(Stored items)

--- START ---

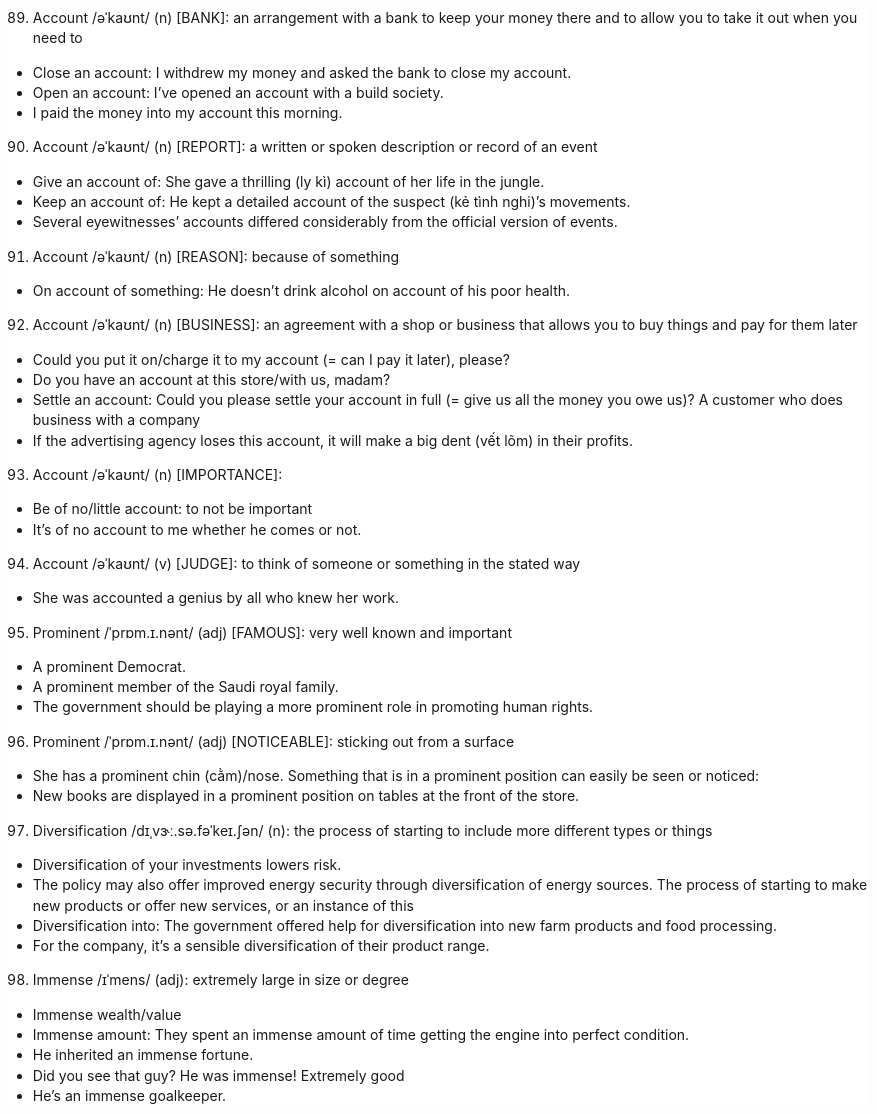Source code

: 89.	Account /əˈkaʊnt/ (n) [BANK]: an arrangement with a bank to keep your money there and to allow you to take it out when you need to
- Close an account: I withdrew my money and asked the bank to close my account.
- Open an account: I’ve opened an account with a build society.
- I paid the money into my account this morning.

90.	Account /əˈkaʊnt/ (n) [REPORT]: a written or spoken description or record of an event
- Give an account of: She gave a thrilling (ly kì) account of her life in the jungle.
- Keep an account of: He kept a detailed account of the suspect (kẻ tình nghi)’s movements.
- Several eyewitnesses’ accounts differed considerably from the official version of events.

91.	Account /əˈkaʊnt/ (n) [REASON]: because of something
- On account of something: He doesn’t drink alcohol on account of his poor health.

92.	Account /əˈkaʊnt/ (n) [BUSINESS]: an agreement with a shop or business that allows you to buy things and pay for them later
- Could you put it on/charge it to my account (= can I pay it later), please?
- Do you have an account at this store/with us, madam?
- Settle an account: Could you please settle your account in full (= give us all the money you owe us)?
A customer who does business with a company
- If the advertising agency loses this account, it will make a big dent (vết lõm) in their profits.

93.	Account /əˈkaʊnt/ (n) [IMPORTANCE]:
- Be of no/little account: to not be important
- It’s of no account to me whether he comes or not.

94.	Account /əˈkaʊnt/ (v) [JUDGE]: to think of someone or something in the stated way
- She was accounted a genius by all who knew her work.

95.	Prominent /ˈprɒm.ɪ.nənt/ (adj) [FAMOUS]: very well known and important
- A prominent Democrat.
- A prominent member of the Saudi royal family.
- The government should be playing a more prominent role in promoting human rights.

96.	Prominent /ˈprɒm.ɪ.nənt/ (adj) [NOTICEABLE]: sticking out from a surface
- She has a prominent chin (cằm)/nose.
Something that is in a prominent position can easily be seen or noticed:
- New books are displayed in a prominent position on tables at the front of the store.

97.	Diversification /dɪˌvɝː.sə.fəˈkeɪ.ʃən/ (n): the process of starting to include more different types or things
- Diversification of your investments lowers risk.
- The policy may also offer improved energy security through diversification of energy sources.
The process of starting to make new products or offer new services, or an instance of this
- Diversification into: The government offered help for diversification into new farm products and food processing.
- For the company, it’s a sensible diversification of their product range.

98.	Immense /ɪˈmens/ (adj): extremely large in size or degree
- Immense wealth/value
- Immense amount: They spent an immense amount of time getting the engine into perfect condition.
- He inherited an immense fortune.
- Did you see that guy? He was immense!
Extremely good
- He’s an immense goalkeeper.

--- END ---

◆ Problem to work on: Output exactly, and only, the lines running from the one that contains "- The policy" through the last line of the entries above.

◆ Response area:
- The policy may also offer improved energy security through diversification of energy sources.
The process of starting to make new products or offer new services, or an instance of this
- Diversification into: The government offered help for diversification into new farm products and food processing.
- For the company, it’s a sensible diversification of their product range.

98.	Immense /ɪˈmens/ (adj): extremely large in size or degree
- Immense wealth/value
- Immense amount: They spent an immense amount of time getting the engine into perfect condition.
- He inherited an immense fortune.
- Did you see that guy? He was immense!
Extremely good
- He’s an immense goalkeeper.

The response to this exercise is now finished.